Stored entries
------------------------------

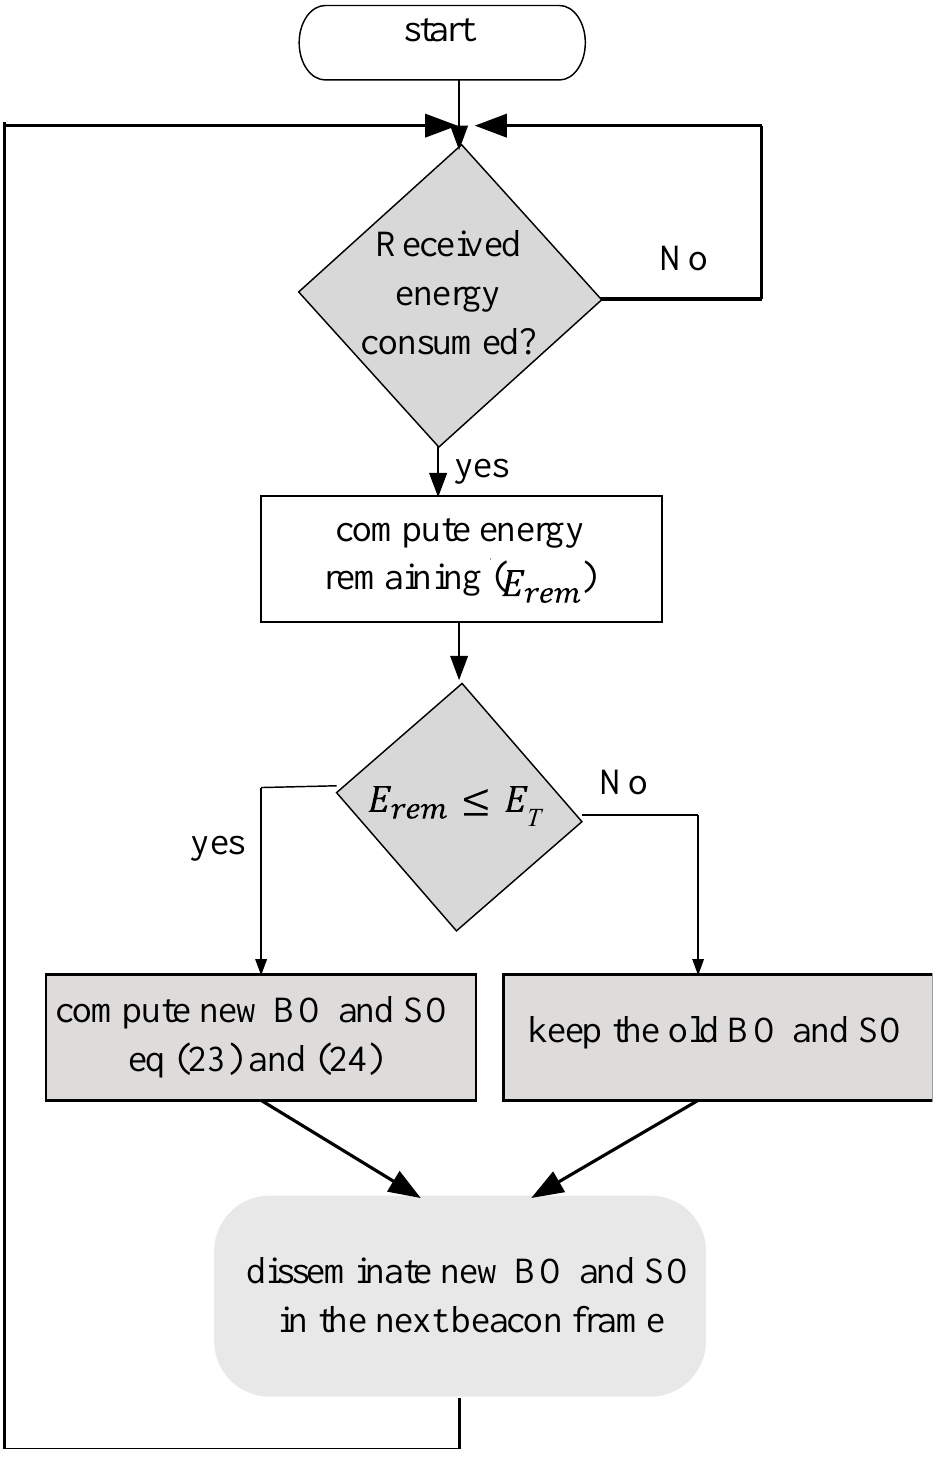
Figure 4. Flowchart of duty-cycle adjustment algorithm for IEEE 802.15.4.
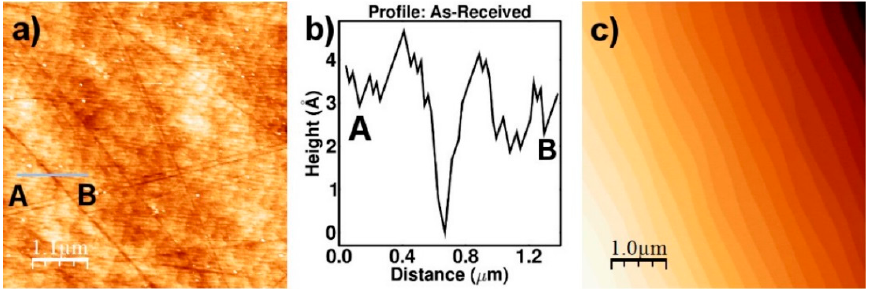
Figure 43. AFM image of an ( a ) as-received SiC(0001) substrate; ( b ) a line-profile from A to B; ( c ) hydrogen-etched SiC [156].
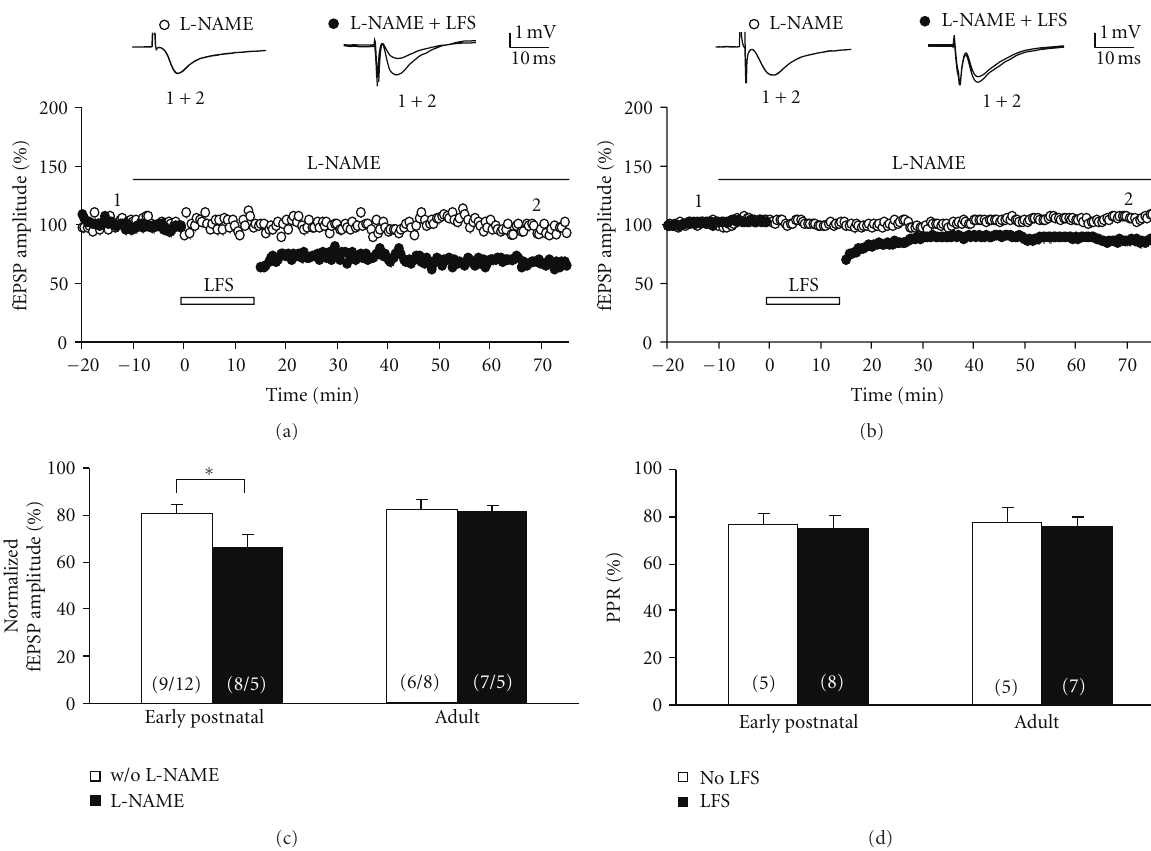
Figure 4: L-NAME enhances LFS-induced LTD in early postnatal, but not adult, rats. (a) The time course of the fEPSP amplitude following LFS in early postnatal rats (P9–15) shows robust LTD (closed symbols) as compared to time-control experiments without LFS (open symbols). L-NAME (100 µ M) was applied 10 min prior to LFS (indicated by a lack bar). Representative fEPSPs were taken at the beginning (indicated by “1”) and at the end (indicated by “2”) of the experiment. (b) The time course of the fEPSP amplitude following LFS in adult rats (P30–60) also shows LTD (closed symbols) as compared to time-control experiments without LFS (open symbols). L-NAME (100 µ M) was applied 10min prior to LFS (indicated by a lack bar). Note that less LTD is obtained compared to early postnatal animals (panel A). Representative fEPSPs were taken at the beginning (indicated by “1”) and at the end (indicated by “2”) of the experiment. (c) The bar graph summarizes the LTD levels for slices treated with L-NAME (closed bars). For the sake of clarity, data from Figures 1(e) and 2(d) is also shown in order to illustrate non-L-NAME conditions (open bars). The number of slices is given in parentheses (number of LFS-treated slices/number of non-LFS-treated slices). (d) The bar graph summarizes the paired-pulse ratio of all experimental groups recorded at the beginning of each experiment, that is, before L-NAME and/or LFS were applied to the slices. Note that the PPR was similar in all groups. All data are mean ±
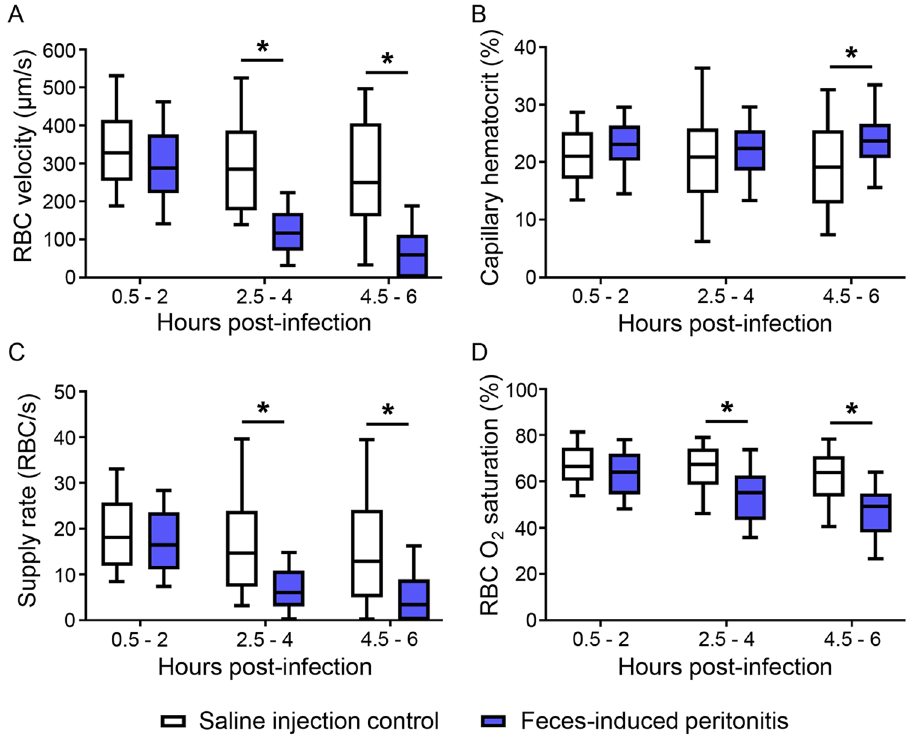
Figure 4. Capillary red blood cell (RBC) dynamics and O 2 saturation in skeletal muscle deteriorate early in feces-induced peritonitis model of sepsis. RBC velocity ( A ), hematocrit ( B ), supply rate ( C ) and O 2 saturation ( D ) were derived from intravital video microscopy of the extensor digitorum longus recorded 0.5–2 h, 2.5–4 h and 4.5–6 h after induction of peritonitis. Data were pooled from approximately 8 fields of view from each rat in the saline control and feces-induced peritonitis groups, and presented as box and whiskers (median, 10th to 90th percentile), n = 10 rats, two-way ANOVA with Bonferroni correction, * P < 0.05 compared with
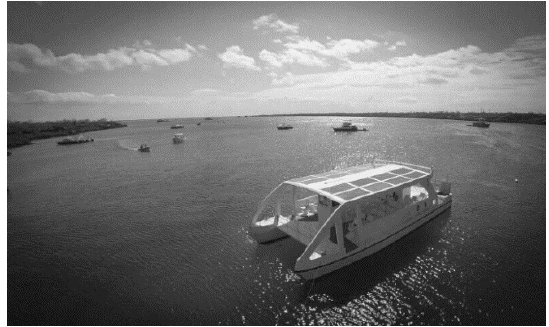
Figure 1. Solar Catamaran “INER 1”.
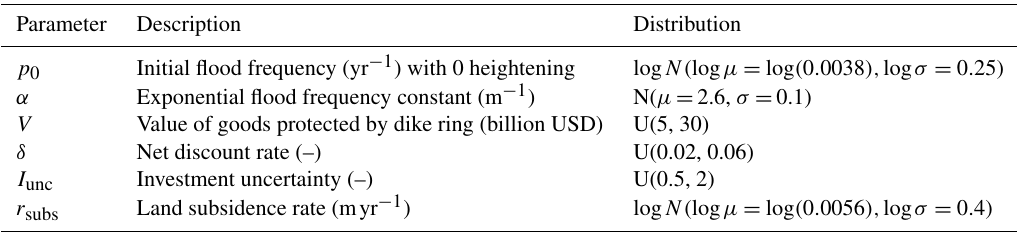
Table 1. Parameter descriptions and prior probability distributions for flood protection cost–benefit analysis. Parameter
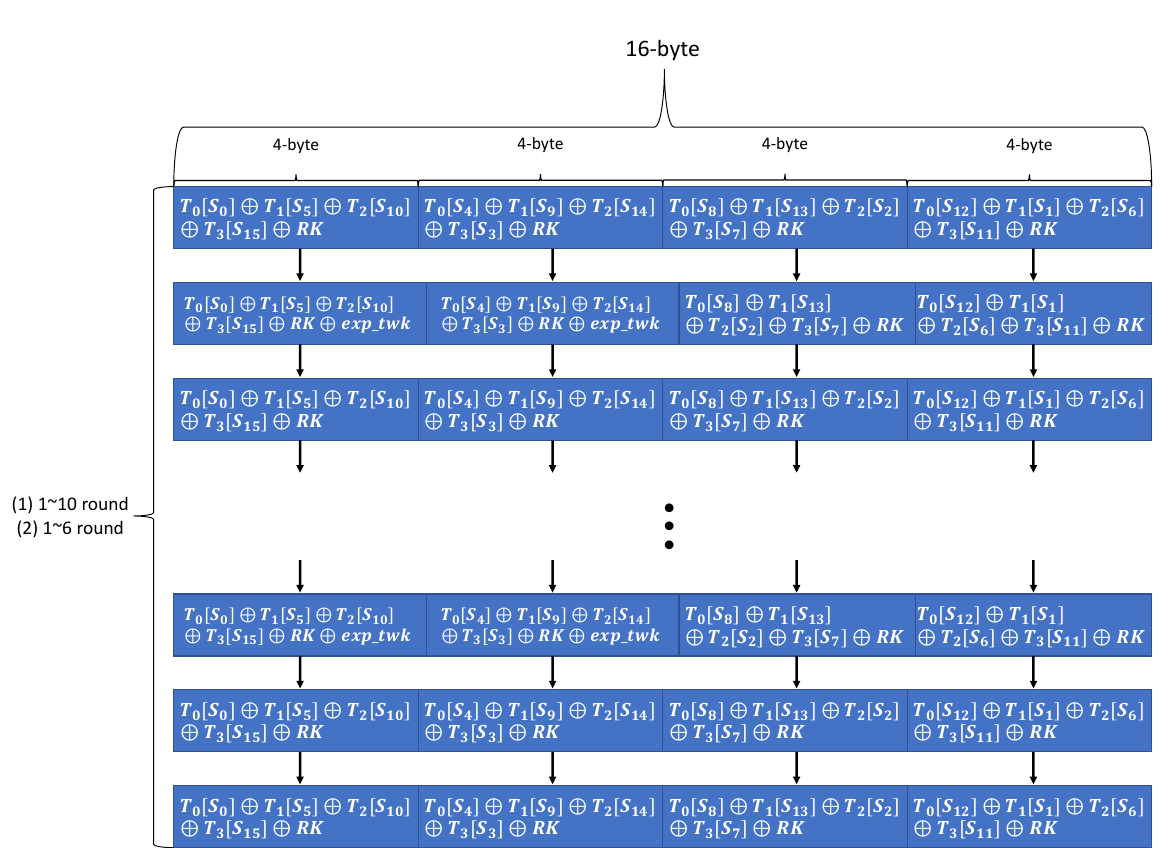
Figure 14. Parallel operation process of TweAES-128 or TweAES-128-6 using T-table method.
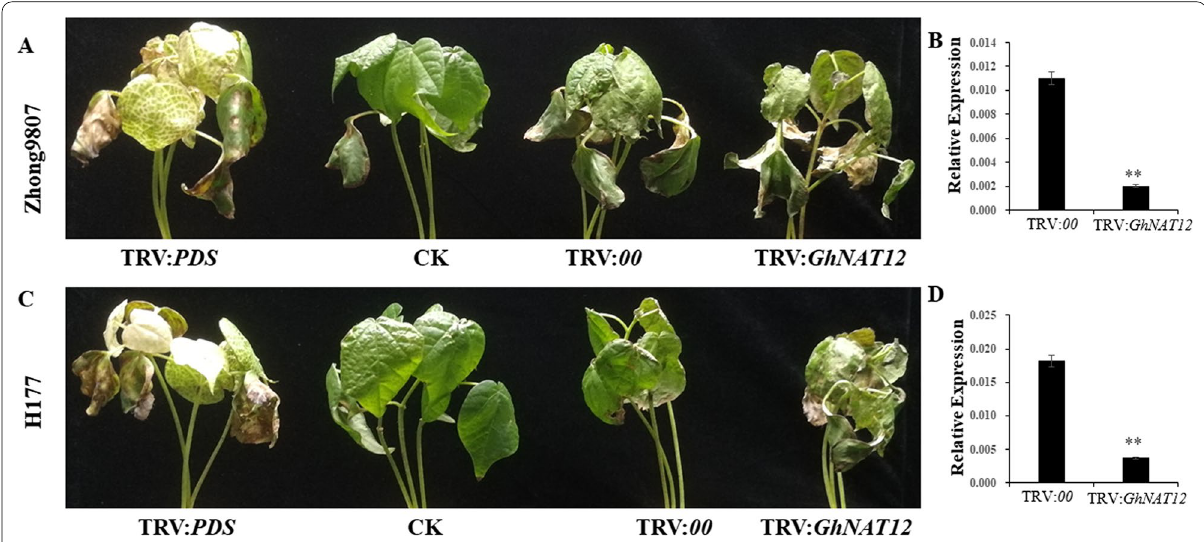
Fig. 8 The phenotype of cotton leaves of GhNAT 12 silenced Zhong9807 and H177 under NaCl and PEG6000 treatment, respectively. A Phenotype of cotton leaves of GhNAT 12 silenced Zhong9807, the CK was treated with 0 mmol 200 mmol L − 1 NaCl. B GhNAT12 gene silence efficiency detection in Zhong9807. C Phenotype of cotton leaves of GhNAT 12 silenced in H177, CK was · treated with 0% PEG6000, and TRV: 00 and TRV: GhNAT12 treated with 12% PEG6000. D GhNAT12 gene silence efficiency detection in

------------------------------

#### ACTIVITY
Could you write out exactly the lines running from the one with "Figure 1. Solar" through the last line of the data above, both ends kept, and omit any picture?

#### RESULT OF THE EXERCISE
Figure 1. Solar Catamaran “INER 1”.
Table 1. Parameter descriptions and prior probability distributions for flood protection cost–benefit analysis. Parameter
Figure 14. Parallel operation process of TweAES-128 or TweAES-128-6 using T-table method.
Fig. 8 The phenotype of cotton leaves of GhNAT 12 silenced Zhong9807 and H177 under NaCl and PEG6000 treatment, respectively. A Phenotype of cotton leaves of GhNAT 12 silenced Zhong9807, the CK was treated with 0 mmol 200 mmol L − 1 NaCl. B GhNAT12 gene silence efficiency detection in Zhong9807. C Phenotype of cotton leaves of GhNAT 12 silenced in H177, CK was · treated with 0% PEG6000, and TRV: 00 and TRV: GhNAT12 treated with 12% PEG6000. D GhNAT12 gene silence efficiency detection in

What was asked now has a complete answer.